Activity 1 ->
Answer these questions about the forum post on concatenating one-way compression functions:
(a) What input length and output length does each compression function h_b have?
(b) How is h defined in terms of h_1 and h_2?
(c) According to the proof attempt, why can't the adversary breaking h be used when building the adversary breaking h_2?
Activity 2 ->
Resume the forum post on concatenating one-way compression functions from the point where it stops.

Selected excerpt ->
============

Is the concatenation of one-way compression functions one-way?

Given two independently keyed compression functions $$h_1$$ and $$h_2$$:

$$h_b(x): \{0,1\}^{3n} \to \{0,1\}^{n}$$, where $$b \in \{1,2\}$$.

Let $$h(x) = h_1(x) \| h_2(x)$$.

Given at least one of $$h_1$$ and $$h_2$$ is a one-way function, is $$h$$ one-way?

Attempt at proving the statement

Assume we have an adversary $$\mathcal{A}^{OW}_h$$ breaking $$h$$.

Then, to prove $$h$$ secure, we must to construct adversaries $$\mathcal{A}^{OW}_{h_b}$$ breaking both $$h_1$$ and $$h_2$$:

We attempt to construct $$\mathcal{A}^{OW}_{h_2}$$ (breaking $$h_2$$), playing the game $$OW_{\Pi,\mathcal{A}_{h_b}}$$ where the challenger sends a $$y = h(x)$$ (and the key for $$h$$) and expects an $$x'$$ such that $$h(x) = h(x')$$.

Unfortunately, during the construction we cannot draw on $$\mathcal{A}^{OW}_h$$, since we only get $$y_2 = h_2(x)$$, and can therefore not construct a $$y = h_1(x) \| h_2(x)$$, which $$\mathcal{A}^{OW}_h$$ would expect.

Attempt at refuting the statement

To refute the statement we must find a (not necessarily one-way) compression function, that concatenated with a one-way compression function yields a non-one-way function.

We cannot use the solution for this question, since we have compressing functions and only one function is required to be one-way.

============

Data supplied ->
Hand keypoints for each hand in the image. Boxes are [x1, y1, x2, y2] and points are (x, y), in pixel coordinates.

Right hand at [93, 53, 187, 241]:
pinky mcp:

============

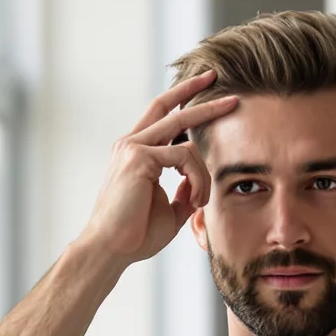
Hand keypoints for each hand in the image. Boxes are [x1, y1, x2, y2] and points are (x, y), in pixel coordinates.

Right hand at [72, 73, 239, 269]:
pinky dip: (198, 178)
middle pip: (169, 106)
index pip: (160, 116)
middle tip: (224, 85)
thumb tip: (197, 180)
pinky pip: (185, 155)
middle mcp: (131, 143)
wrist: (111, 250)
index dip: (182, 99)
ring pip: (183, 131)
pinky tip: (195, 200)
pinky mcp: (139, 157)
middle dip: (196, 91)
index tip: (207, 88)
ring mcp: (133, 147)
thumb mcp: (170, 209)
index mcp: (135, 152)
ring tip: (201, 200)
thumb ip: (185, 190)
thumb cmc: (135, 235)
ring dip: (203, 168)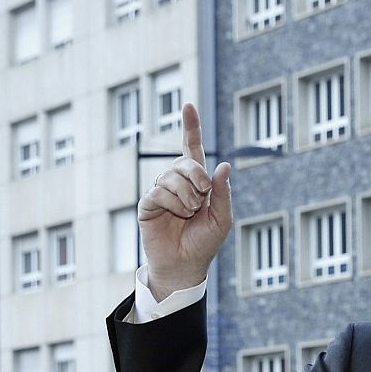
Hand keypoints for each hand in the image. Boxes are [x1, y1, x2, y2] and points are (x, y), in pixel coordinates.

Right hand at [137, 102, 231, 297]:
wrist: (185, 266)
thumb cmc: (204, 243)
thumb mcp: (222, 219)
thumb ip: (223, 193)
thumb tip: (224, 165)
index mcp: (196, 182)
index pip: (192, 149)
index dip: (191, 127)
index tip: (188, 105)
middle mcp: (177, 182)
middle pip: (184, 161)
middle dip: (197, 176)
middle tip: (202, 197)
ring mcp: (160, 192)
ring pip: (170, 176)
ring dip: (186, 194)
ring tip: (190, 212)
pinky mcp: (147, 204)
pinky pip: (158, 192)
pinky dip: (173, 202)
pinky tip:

============

Exercise output 1 ->
(a) Each h_b takes inputs of 3n bits and produces outputs of n bits.
(b) h(x) is the concatenation of h_1(x) and h_2(x).
(c) That adversary expects y = h_1(x) || h_2(x), but only y_2 = h_2(x) is given, so that value cannot be constructed.

Exercise output 2 ->
We've tried constructing a function that leaks $$\frac{1}{3}$$ of its input:

$$h_1(x) = \begin{cases} x' & \text{if } x = 0^{2n} \| x'\\ 1^n & \text{otherwise} \end{cases}$$

However, since we only receive a third of the input, we would have to guess the remaining two thirds, which leaves us with a negligible probability of succeeding.

Conclusion?

We've attempted to prove and refute the statement, but didn't succeed at either task - did we miss anything?

I don't think we can just assume an adversary $$\mathcal{A}_{h_1}^{OW}$$ during the proof?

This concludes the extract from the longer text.